Memoir Americana - 2009

 
Memoir America explores our individual historical narratives and our place within a collective historical narrative. Our perception of the past is shaped by the language of our time, the landscape, the rhetoric of messages and images which are distilled into a personal history and an understanding of identity. I consider history as memory, continually re-inscribing itself; as a time capsule discovered and read again and again and understood only in terms of the present.

The paintings in this series are presented as memory-scapes. They express my personal view of what it means to be a part of the American fabric, depicting memories spanning the years before my birth through the present, roughly from 1965 to the present. I'm interested in asking how we untangle the imagery and language of the past in our present.

I see America in terms of the history of the land and an association with owning, moving through and protecting the land, a land "made for you and me". Each painting contains a tangle of landscapes, none being one place but containing multiple places which influenced my personal narrative. I see each landscape as an ultra-Americana landscape. Each human image is grounded in the landscape and a particular time, in a portrayal and celebration of cultural difference.
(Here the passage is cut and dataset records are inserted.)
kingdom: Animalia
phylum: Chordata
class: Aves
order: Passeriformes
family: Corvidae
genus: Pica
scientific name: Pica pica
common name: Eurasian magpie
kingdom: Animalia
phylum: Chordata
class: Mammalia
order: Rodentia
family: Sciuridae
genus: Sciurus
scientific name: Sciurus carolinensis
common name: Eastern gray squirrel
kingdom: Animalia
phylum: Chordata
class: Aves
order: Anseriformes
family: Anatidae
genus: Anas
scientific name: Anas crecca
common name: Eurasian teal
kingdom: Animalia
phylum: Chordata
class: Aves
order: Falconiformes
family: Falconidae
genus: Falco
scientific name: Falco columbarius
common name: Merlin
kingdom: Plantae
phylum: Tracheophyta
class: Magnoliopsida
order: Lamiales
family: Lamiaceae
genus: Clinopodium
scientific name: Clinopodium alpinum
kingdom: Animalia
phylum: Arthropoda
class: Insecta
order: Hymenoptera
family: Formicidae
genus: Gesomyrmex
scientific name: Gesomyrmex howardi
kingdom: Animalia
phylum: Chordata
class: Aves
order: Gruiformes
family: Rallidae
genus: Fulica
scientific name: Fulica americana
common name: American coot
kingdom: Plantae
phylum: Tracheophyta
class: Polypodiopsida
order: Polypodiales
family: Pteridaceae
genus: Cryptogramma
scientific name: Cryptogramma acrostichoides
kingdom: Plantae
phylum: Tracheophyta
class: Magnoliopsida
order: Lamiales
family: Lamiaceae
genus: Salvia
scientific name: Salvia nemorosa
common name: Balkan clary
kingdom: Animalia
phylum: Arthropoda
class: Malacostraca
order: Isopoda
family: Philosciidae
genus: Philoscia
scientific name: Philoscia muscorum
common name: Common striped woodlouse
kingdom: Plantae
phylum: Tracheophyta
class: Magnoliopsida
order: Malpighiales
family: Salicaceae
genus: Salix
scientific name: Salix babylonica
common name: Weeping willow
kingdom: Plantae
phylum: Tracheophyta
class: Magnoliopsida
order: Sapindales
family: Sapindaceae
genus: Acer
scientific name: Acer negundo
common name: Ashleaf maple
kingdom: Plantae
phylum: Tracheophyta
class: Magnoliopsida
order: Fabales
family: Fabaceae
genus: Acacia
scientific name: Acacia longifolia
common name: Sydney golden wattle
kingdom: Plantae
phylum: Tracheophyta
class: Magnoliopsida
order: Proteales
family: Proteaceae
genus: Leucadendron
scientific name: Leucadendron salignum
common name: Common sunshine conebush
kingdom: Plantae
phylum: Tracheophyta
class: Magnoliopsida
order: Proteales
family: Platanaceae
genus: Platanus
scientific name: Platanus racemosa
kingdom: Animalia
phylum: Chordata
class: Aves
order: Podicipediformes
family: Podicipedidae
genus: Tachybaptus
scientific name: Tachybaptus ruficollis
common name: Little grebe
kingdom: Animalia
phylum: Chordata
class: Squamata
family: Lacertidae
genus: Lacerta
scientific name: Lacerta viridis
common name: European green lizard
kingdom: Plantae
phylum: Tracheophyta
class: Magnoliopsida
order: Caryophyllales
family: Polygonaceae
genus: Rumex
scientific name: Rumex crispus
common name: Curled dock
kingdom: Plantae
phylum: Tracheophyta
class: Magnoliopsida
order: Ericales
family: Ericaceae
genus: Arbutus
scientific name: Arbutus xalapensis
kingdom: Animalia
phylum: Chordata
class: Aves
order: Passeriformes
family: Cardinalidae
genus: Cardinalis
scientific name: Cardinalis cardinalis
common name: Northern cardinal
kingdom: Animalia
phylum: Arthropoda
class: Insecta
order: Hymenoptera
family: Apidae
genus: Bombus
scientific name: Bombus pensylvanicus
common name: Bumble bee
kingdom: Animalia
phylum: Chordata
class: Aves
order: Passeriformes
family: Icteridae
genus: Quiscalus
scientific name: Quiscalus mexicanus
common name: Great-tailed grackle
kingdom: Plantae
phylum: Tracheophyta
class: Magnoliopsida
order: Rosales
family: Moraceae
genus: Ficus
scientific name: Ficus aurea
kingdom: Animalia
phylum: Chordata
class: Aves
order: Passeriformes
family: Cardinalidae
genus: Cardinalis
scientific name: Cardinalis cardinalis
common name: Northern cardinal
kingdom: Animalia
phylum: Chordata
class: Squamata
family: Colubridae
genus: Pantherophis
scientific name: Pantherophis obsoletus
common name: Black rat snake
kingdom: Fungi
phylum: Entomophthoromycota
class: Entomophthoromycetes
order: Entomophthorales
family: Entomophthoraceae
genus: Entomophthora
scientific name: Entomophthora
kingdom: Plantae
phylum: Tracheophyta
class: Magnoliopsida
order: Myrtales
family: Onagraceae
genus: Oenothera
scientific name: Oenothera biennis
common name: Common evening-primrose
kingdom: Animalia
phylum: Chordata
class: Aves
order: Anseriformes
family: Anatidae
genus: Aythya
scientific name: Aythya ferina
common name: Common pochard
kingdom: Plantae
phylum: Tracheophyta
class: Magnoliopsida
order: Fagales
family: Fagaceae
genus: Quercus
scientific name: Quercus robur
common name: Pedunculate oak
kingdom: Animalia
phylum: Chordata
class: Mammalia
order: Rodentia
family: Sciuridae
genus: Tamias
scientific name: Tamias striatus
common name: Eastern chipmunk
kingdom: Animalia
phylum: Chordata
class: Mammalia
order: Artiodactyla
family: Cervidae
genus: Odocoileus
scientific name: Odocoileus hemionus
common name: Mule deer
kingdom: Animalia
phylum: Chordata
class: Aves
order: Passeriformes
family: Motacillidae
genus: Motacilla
The language of the land has been written through the physical architecture, agriculture, signage and transportation, and also the written words of song, stories and laws. How we see this landscape is tied up in the dialog between the physical and theoretical idea of land. I attempted to have this dialog on the canvas by integrating text and symbols into our American landscape. In the painting "Atomic Winter" the texture detail for the potato cellar, which look like bunkers, are both the hand written lyrics (second, third and forth stanza) and Morse code (first stanza) to Francis Scott Keys "Star Spangled Banner", this is to ask the question of what is the ground we stand on and how much do we understand the land we come from, much like how many of us can recognize our national anthem in Morse code or the other three verses that include the following lines.

A home and a country should leave us no more!
Their blood has washed out their foul footsteps' pollution.
No refuge could save the hireling and slave.
From the terror of flight, or the gloom of the grave…

As Max Frisch wrote in "I'm Not Stiller" "We live in an age of reproduction. Most of what makes up our personal picture of the world we have never seen with our own eyes - or rather, we've seen it with our own eyes, but not on the spot: our knowledge comes to us from a distance, we are televiewer, telehearers, teleknowers." This series is my small addition to the historical record for all the telegeneration.

Eric Montoya

 

 

Tenuous Nature of Desire - 2007 - 2008

 

In my work I tend to blend the boundaries between man and nature. The series "Tenuous Nature of Desire" pushes the boundaries from superficial beauty to the inner personalities (Animas) turned toward the individual's unconscious desire and the tenuous position of confronting that desire. The series then deals with the Animus of "nature" as viewed through seasons, elements and stages of life.

I'm driven that art has an impact on society by being a predecessor and response to our culture. First off, the arts experiment with what it means to be human, pushing the current boundaries of how we think about ourselves. These thoughts, whether in the form of the visual arts, music or writing influence tomorrows products, everything from our mass entertainment to mass produced products, iPods to Kia's. Then secondly through the arts we reexamine current culture, and proceed to comment on it and its place in history. We live in a time when abstract art is the most accessible of the visual arts and for the most part iniquitous to most viewers, whereas, landscape or figurative work is infused with meaning that can challenge today's viewer. The landscape now doesn't just provide a pastoral escape or view of and exotic place, it's infused with environmentalism, carbon sinks, devastation, escape, etc. Figurative work challenges in many the same ways with the body being a representation of our neurosis or placement for desire, nothing as simple as representing a person. I must say I like these challenges, which is probably a very post modern way to think but we live in a post modern world where one cannot escape the influence of the past and the present.